At the Lally School’s annual celebration to recognize the William F. Glaser ’53 Entrepreneur of the Year, the event included a talk by the honoree. Paul Bleicher ’76, CEO of OptumLabs, was this year’s recipient. He heads an innovative company looking to promote collaboration across the health care industry in data, analytics, and research to encourage the emergence of solutions that are not possible when these entities remain separate.
I am tempted to say that Paul’s story typified previous honorees in that, like them, he turned an idea into a thriving business. But that would trivialize the extraordinary nature of his accomplishments because they were by no means ‘typical’ of entrepreneurial endeavor. We honor particular entrepreneurs exactly because they have driven their companies to unusual levels of success despite the long odds against them.

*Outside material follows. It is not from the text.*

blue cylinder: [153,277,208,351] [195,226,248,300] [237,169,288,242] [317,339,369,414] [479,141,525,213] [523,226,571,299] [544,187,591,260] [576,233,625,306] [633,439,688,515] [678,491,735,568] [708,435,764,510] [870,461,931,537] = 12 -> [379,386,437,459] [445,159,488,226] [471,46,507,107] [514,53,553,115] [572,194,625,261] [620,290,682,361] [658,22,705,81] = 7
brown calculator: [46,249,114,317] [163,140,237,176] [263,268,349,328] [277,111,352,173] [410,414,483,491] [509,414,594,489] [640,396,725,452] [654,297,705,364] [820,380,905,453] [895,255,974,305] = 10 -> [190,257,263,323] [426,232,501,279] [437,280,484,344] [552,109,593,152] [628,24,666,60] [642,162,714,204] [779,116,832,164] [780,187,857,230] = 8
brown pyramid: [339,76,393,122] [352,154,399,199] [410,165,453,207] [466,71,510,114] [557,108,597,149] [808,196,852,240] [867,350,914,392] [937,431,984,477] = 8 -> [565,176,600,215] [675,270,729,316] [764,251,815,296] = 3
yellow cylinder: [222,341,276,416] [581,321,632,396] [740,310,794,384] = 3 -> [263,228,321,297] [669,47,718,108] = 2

We may not know the exact percentage of new business launches that fail, but we know it is large. Those of us who study the entrepreneurial process are staunch admirers of successful founders because we see the many hurdles they must overcome to achieve sustainable success. Just a handful of hurdles include honing the idea for the business, finding initial financing, locating suitable space, enlisting others in the cause, either as supporters, co-founders, or employees, conveying their vision, developing the product or service, prototyping, targeting an initial market and attracting potential customers, securing the right equipment, selling, scaling from trial runs and pilot testing to full production or delivery, identifying sources of longer-term financing, and negotiating, negotiating, and more negotiating to take each of these steps effectively when any one of them could kill the business.
The business press dramatizes some of the more spectacular collapses, which carry echoes of Greek tragedy. Like a Greek tragedy, despite different industries, actors, locations, and situational challenges, the tragic pattern repeats: a business catches on, roars ahead with rapid growth, and the glories of triumph roll in. But the founders have a blind spot that inevitably leads to their demise. Just like the Greeks, the protagonists’ fatal flaw comes back to haunt them, and the business flames out.
I doubt if many entrepreneurs think of themselves as latter-day incarnations of Oedipus or Achilles, but the theme of their story is as old as literature. Their flaw usually comes from a lack of self-awareness. All the more remarkable then was one part of Paul’s story. Having successfully started a previous company, Phase Forward, he was confronted with the fact that his lack of experience running a technology-based company made him and his company vulnerable to forces they could not foresee. Aware of his own limitations, he acceded to hire a CEO who possessed the experience he lacked.
This situation is classic for entrepreneurs emerging from the initial stages of success and seeking to establish their companies on firmer long-term footing. Many cannot let go. It is their baby, they nursed it to bouncy youthful life, and they want to nurture its continuing growth. They cannot see or refuse to admit that the skills that got them this far are different from those they will need to take the next steps. They cannot accept that skillfully coaching the little league team does not mean they are ready for the big leagues. In this instance, sorry to say, Paul, instead of a tragedy, your story took on the form of a fairy tale, “and they all lived happily ever after.”